I wish I could convey more than a stranger's sympathy, but perhaps I can say that finding your blog a while back was a wonderful discovery. Your unabashed love of literature -- and most would describe your tastes as 'difficult' on that front -- is just a joy to read. I might never make it through Finnegans Wake, but you give me the sense that it would be hell of fun thing to try. Your other tastes and fancies may not always be my own, but I'm more interested in them now because of your recommendation.
Again, the web and the little worlds we create here cannot stand up against the real challenges we face in life, but your corner of the web is one of the places I'm glad I've found.
Another reader who admires your style has sent me a Donald McGill archive link for amusement. I pass it along in the same spirit and hope that I'll see more of you (though not in the McGill sense of the pun) online.
It was great to see you & the Mrs. the other day. Great conversation, laughter and a bit of musical fun as well. I hope it was a bit of a break from recent events. I know you will pick yourself up, dust yourself off and get back on track.
Got to keep on keeping on brother!
Dear Ms. T,
Thank you so much! I am as flattered now as I was when you first made a point of mentioning us on your blog. It's a badge I wear with pride.

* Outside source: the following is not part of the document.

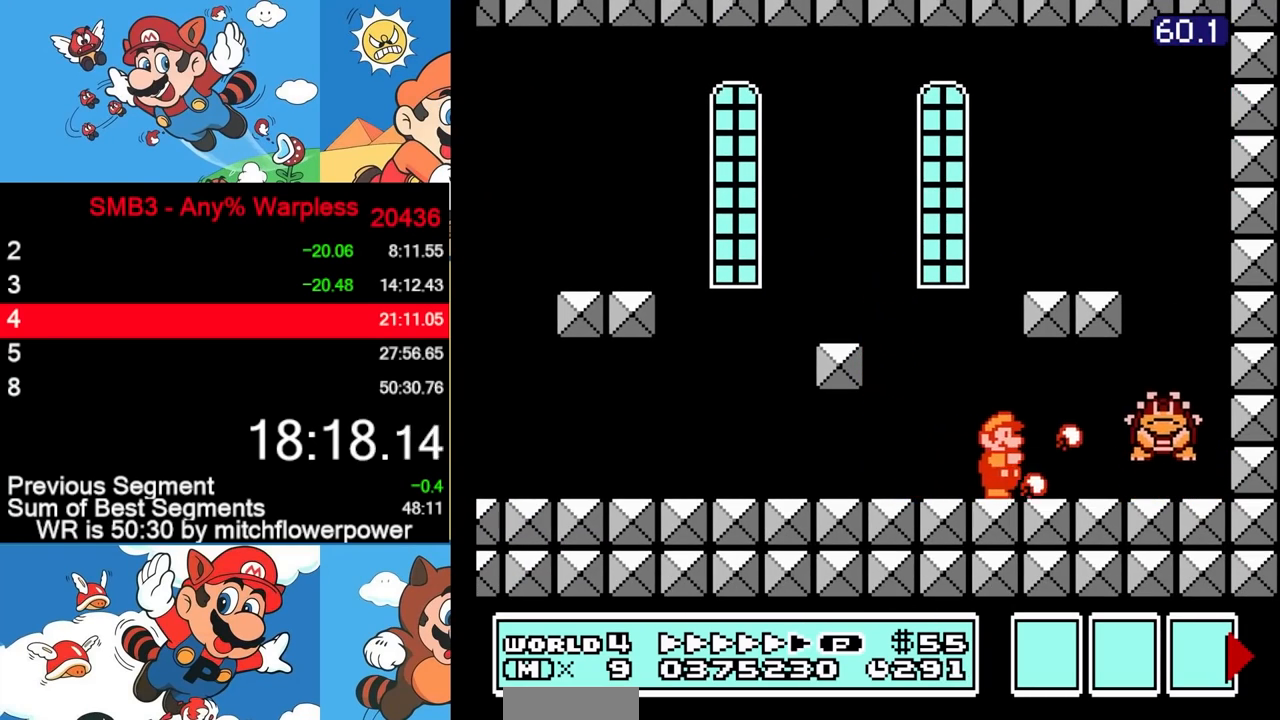
{"buttons": ["B", "DPAD_RIGHT"], "events": [[17, "B", "down"], [100, "B", "up"], [150, "DPAD_RIGHT", "down"], [167, "B", "down"], [217, "B", "up"], [250, "DPAD_RIGHT", "up"], [300, "B", "down"], [350, "B", "up"], [417, "B", "down"], [467, "DPAD_RIGHT", "down"]]}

Let me, in fact, be plain about it if I haven't before: You have a witty and individual voice which makes your writing a pleasure to read, regardless of the subject. And in an electronic wilderness, you stand out with grace and ease.
I feel terribly lucky that you somehow bumped into our little yard sale here and saw fit to hang around.
Thank you for the good wishes and I hope I can keep making your visits worthwhile.
RG
Dear Uncle Cleetus,
We were both similarly pleased that you decided to drop by! It was great to see you and the wife is already planning on drafting you for her upcoming "When You're Lookin' At Me, You're Lookin' At Jewry" tour.
It's Semitic Country Music with a mezuzah-like slant!
RG
Hey- Don't be a schmendrick! Did you know that Patsy Cline was really Patsy Kleinfeld! As cacamaimey as that sounds- Jews have made great contributions to Country/Roots Music! It is not a facacta idea at all! Robert Zimmerman- Hello?
And you thought I was just a clueless shagitz.
I'm tuning my guitar as we speak- Klezmer Kountry here we come! Giddy Up!
Maybe I can contribute a little something to these last two posts by recommending the film Shalom Ireland with the soundtrack Ceilizemer by local band Driving With Fergus and the The Freilachmakers Klezmer String Band.
But the hot ticket in town and getting mucho airplay in the Bay Area is Josh Lederman Y Los Diablos. Check THAT out.
And YES to Robert Zimmerman, who picked up an Irish song from the Clancy Brothers (or the Dubliners according to this site) and reworked it into the American classic "With God on Our Side." Indeed, the first time the local pub ballad bigwig stepped up to the mic and started singing "Come all ye young rebels and list while I sing. For the love of one's country is a terrible thing..." I thought "What on earth is he is he doing with Bob Dylan's song?"